When I received the confirmation email with my number, 22396, it suddenly became all the more real; barring injury, I was running the 2017 Virgin London marathon. I had lucked out with the final ‘Charlie Bucket’ Ealing Eagle ballot place, and I would get to run as an Eagle in the black and white vest, though it would mean turning my hand to blogging for the first time. I’ll first give a bit of context.
My running journey started thanks to Kelvin; I couldn’t pass up the chance to run in the first ever Ealing Half Marathon in 2012. Shortly after that half marathon, I heard about Parkrun for the first time, andI thought it was just a brilliant concept. I remember the last three miles of that first half as absolute agony, but was proud to have scraped in under 2 hours, and set myself the challenge to up the training and beat the time the following year. This continued year after year, and in 2015 I decided I needed the help of the running club that used to run past the end of my road as I picked up my children from beavers. After 3 months I even managed to take part in a club run. It worked, and wearing the vest for the first time in a race and getting cheered on by strangers was emotional.

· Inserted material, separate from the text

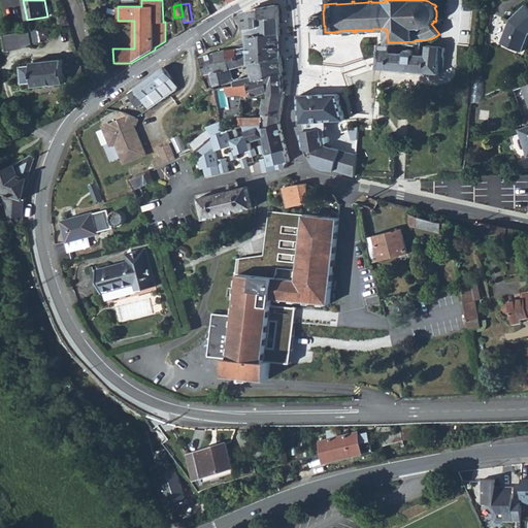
[(248,35),(281,33),(279,4),(261,7),(244,12),(246,27),(246,28),(248,35)]
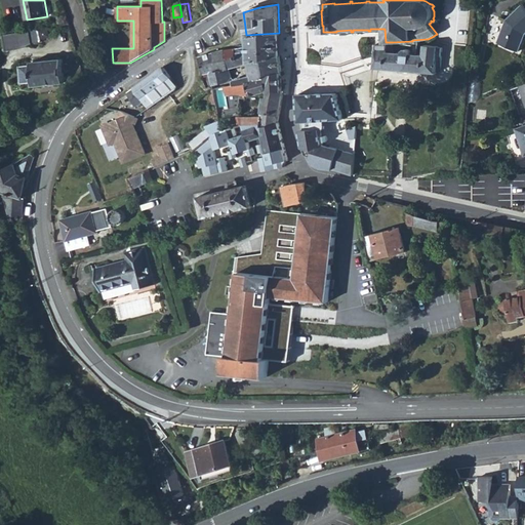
[(519,51),(524,36),(524,6),(523,4),(507,19),(498,42),(519,51)]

Buoyed with beating my time for the 4th time at the EHM I started entering other events, the Twickenham 10 miler, the Serpie’s New Year’s Day 10k and for the first time I continued to run regularly through the winter. I got to know more Eagles and many would talk about the Welsh Castles Relay experience. I didn’t think I would fast enough to make the team, but I also thought I might never be as fit again, and it motivated me to redouble the training. I was overjoyed to make the team, and it didn’t disappoint. Not just the race, but the way the whole event leads to new friendships. The picture is me just after the end of my leg; my expression says it all. Even spending 17 hours on the Sunday very slowly making back to Ealing with a broken minibus showed what a friendly club this is.
It wasn’t that long ago that I couldn’t imagine running further than a half marathon. Before I get accused of sandbagging, back in my youth I wasn’t a bad rugby player; I wasn’t the quickest, strongest or most skilful, but I had what football pundits would call ‘a good engine’ and as a flankerI would tear about for 80 minutes trying to get to every breakdown first. But running for 3 or 4 hours is quite different, and I am now a few years older.
So what changed? Well this year at the EHM I managed to run a negative split and finish strong for the first time, high fiving children in the last mile, and in record time. I’d upped the training, and run two other half marathons either side of EHM, and despite my concerns and various aches and twinges, the body had held together. I even managed to run slightly further than 13.1 miles in a training run. With a newly acquired Garmin and Strava account, and now familiar with terms like ITB, plantar fasciitis, maranoia and shit-stop, I was finally considering myself – whisper it – a ‘runner’. I’d enjoyed taking part in different races – relays in the summer evening in Richmond park, the mayhem of a cross country start, the world famous West Walk half marathon, – and found myself reading and listening to the marathon exploits of other eagles enviously.
I still strap my knees up, and my feet were sore at the end of my longest ever run on Monday of 26k, but no-one said it was going to be easy. If I don’t try I’ll never find out. My training plan needs to fit round family life, which means some early mornings and running up the Grand Union canal while my daughter has netball training. So far it is going well, with a new 5k and 10k PB at the Serpie’s Last Friday of the Month and the New Year’s Day race this week. I’ll keep you posted.